Dataset records
********************
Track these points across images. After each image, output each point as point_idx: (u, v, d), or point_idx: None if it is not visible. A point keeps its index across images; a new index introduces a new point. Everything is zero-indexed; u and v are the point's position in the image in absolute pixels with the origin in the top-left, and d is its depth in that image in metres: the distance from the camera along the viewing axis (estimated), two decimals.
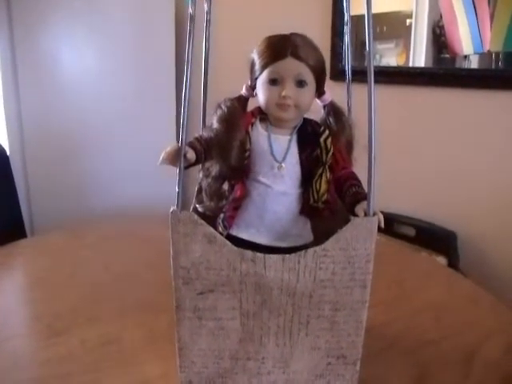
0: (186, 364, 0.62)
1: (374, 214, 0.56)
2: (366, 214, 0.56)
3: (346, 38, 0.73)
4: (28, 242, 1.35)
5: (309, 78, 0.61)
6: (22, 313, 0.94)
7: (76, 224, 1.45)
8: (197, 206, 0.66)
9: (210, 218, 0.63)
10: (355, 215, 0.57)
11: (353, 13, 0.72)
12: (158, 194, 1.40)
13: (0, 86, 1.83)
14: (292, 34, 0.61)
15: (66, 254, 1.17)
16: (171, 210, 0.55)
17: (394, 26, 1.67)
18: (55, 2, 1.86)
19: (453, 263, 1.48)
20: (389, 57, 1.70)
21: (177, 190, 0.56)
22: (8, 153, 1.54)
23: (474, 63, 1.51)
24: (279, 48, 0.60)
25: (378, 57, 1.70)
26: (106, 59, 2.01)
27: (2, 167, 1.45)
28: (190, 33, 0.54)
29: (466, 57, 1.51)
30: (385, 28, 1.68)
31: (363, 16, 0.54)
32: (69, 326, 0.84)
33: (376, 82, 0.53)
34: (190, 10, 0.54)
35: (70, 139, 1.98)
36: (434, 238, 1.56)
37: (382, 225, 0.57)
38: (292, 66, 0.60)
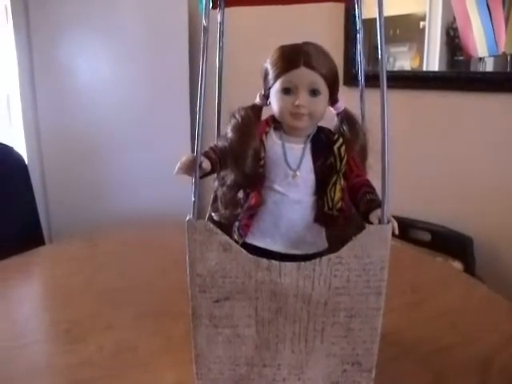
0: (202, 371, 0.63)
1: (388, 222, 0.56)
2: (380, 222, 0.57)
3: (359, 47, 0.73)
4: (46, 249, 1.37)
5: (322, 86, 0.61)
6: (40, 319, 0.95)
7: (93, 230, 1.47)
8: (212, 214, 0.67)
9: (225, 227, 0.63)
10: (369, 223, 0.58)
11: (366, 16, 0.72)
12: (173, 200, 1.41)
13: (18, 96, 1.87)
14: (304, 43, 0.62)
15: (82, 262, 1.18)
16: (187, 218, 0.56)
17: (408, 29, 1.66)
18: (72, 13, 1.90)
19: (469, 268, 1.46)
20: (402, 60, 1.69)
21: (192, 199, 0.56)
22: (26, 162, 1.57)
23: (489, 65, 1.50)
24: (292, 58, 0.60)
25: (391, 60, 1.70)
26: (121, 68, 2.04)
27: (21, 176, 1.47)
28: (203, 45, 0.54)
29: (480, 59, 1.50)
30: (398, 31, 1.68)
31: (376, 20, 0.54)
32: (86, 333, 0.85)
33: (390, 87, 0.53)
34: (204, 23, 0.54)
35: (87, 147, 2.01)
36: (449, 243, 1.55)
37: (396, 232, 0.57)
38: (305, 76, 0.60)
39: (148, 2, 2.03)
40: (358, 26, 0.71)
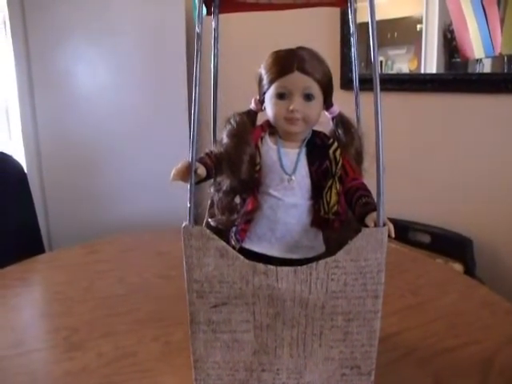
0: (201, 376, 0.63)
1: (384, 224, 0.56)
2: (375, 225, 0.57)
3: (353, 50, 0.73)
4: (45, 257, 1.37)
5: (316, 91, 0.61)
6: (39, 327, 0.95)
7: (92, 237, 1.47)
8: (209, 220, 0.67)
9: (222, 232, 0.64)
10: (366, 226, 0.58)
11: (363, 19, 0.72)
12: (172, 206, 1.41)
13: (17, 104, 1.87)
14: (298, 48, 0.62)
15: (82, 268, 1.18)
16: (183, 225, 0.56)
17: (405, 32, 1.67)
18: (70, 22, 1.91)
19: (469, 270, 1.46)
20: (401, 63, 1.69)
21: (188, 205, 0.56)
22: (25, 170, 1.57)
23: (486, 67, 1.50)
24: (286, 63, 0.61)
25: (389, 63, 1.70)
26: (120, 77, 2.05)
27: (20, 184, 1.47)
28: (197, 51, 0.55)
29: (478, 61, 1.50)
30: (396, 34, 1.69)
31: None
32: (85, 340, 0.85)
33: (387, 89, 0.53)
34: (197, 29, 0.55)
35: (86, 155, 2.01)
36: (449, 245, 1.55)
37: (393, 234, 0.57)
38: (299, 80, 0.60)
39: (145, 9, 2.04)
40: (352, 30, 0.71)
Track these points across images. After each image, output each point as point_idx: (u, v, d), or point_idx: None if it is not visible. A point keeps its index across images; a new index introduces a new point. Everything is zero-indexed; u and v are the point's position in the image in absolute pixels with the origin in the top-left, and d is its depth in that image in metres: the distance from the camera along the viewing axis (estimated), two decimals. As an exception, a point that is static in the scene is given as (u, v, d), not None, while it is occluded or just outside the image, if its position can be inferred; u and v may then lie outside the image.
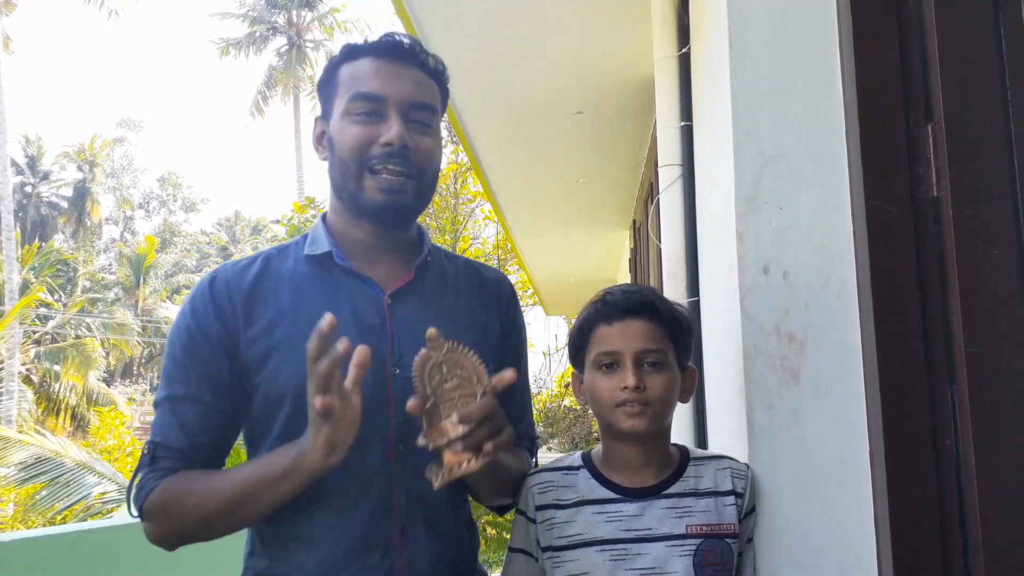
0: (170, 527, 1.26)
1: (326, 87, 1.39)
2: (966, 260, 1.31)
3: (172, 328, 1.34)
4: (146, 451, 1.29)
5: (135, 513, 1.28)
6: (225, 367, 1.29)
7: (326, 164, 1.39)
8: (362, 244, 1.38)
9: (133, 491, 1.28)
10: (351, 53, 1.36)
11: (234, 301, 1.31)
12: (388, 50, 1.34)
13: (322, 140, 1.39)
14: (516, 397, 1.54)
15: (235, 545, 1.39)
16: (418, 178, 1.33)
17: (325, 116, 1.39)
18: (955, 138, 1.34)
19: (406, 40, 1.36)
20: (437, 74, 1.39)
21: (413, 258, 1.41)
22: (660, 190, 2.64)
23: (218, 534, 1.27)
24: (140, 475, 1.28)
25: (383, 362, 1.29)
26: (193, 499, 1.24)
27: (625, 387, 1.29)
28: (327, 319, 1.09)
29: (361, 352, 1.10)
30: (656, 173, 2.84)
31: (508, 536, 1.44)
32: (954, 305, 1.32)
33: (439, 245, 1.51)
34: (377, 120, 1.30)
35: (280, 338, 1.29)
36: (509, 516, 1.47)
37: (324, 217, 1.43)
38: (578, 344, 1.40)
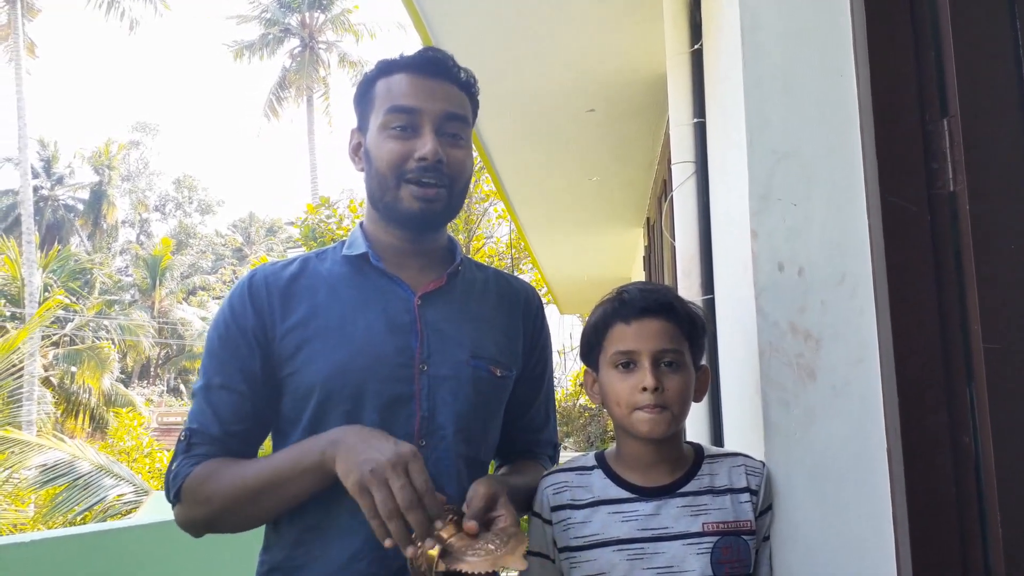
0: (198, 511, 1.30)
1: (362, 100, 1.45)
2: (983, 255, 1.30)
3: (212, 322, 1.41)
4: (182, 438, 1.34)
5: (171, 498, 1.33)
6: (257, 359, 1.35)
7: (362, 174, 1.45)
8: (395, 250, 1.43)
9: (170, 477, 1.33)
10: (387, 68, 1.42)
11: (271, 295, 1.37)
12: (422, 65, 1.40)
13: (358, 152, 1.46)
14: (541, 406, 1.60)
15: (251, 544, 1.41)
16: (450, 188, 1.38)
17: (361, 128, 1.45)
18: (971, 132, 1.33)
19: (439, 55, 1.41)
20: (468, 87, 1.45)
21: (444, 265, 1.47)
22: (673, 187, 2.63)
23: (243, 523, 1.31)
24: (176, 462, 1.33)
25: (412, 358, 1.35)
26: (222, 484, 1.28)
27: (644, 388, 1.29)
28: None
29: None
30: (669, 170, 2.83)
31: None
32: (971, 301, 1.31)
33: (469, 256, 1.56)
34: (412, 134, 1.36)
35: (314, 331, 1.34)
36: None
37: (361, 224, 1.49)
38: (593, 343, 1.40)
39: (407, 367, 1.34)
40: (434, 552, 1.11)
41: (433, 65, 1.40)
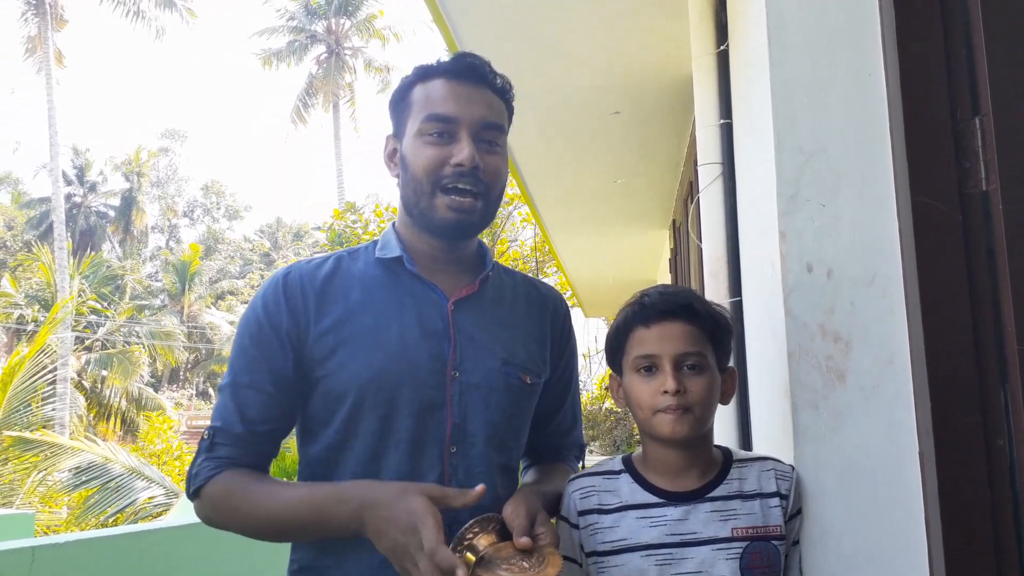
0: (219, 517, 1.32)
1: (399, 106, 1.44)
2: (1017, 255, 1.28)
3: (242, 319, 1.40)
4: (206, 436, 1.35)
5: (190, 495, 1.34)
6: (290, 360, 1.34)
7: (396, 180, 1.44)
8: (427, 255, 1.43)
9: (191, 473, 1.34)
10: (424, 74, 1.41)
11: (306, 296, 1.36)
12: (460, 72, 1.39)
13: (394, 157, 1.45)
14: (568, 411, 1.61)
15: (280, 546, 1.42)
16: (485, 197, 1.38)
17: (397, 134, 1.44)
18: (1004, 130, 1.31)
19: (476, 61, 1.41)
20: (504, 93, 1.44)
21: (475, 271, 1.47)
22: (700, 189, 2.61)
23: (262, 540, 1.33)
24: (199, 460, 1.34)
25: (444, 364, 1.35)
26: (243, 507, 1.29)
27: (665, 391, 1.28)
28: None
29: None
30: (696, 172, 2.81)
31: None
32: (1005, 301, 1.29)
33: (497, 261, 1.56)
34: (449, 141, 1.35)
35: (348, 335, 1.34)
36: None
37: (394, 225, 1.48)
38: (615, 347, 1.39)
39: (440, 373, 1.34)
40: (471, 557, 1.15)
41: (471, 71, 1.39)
********************
Activity
Precisely those lines above that run from the line with "27: (2, 167, 1.45)" up to and including the line with "39: (148, 2, 2.03)" are to be set down, with the pictures omitted.

Reply to the exercise
27: (2, 167, 1.45)
28: (190, 33, 0.54)
29: (466, 57, 1.51)
30: (385, 28, 1.68)
31: (363, 16, 0.54)
32: (69, 326, 0.84)
33: (376, 82, 0.53)
34: (190, 10, 0.54)
35: (70, 139, 1.98)
36: (434, 238, 1.56)
37: (382, 225, 0.57)
38: (292, 66, 0.60)
0: (202, 371, 0.63)
1: (388, 222, 0.56)
2: (380, 222, 0.57)
3: (359, 47, 0.73)
4: (46, 249, 1.37)
5: (322, 86, 0.61)
6: (40, 319, 0.95)
7: (93, 230, 1.47)
8: (212, 214, 0.67)
9: (225, 227, 0.63)
10: (369, 223, 0.58)
11: (366, 16, 0.72)
12: (173, 200, 1.41)
13: (18, 96, 1.87)
14: (304, 43, 0.62)
15: (82, 262, 1.18)
16: (187, 218, 0.56)
17: (408, 29, 1.66)
18: (72, 13, 1.90)
19: (469, 268, 1.46)
20: (402, 60, 1.69)
21: (192, 199, 0.56)
22: (26, 162, 1.57)
23: (489, 65, 1.50)
24: (292, 58, 0.60)
25: (391, 60, 1.70)
26: (121, 68, 2.04)
27: (21, 176, 1.47)
28: (203, 45, 0.54)
29: (480, 59, 1.50)
30: (398, 31, 1.68)
31: (376, 20, 0.54)
32: (86, 333, 0.85)
33: (390, 87, 0.53)
34: (204, 23, 0.54)
35: (87, 147, 2.01)
36: (449, 243, 1.55)
37: (396, 232, 0.57)
38: (305, 76, 0.60)
39: (148, 2, 2.03)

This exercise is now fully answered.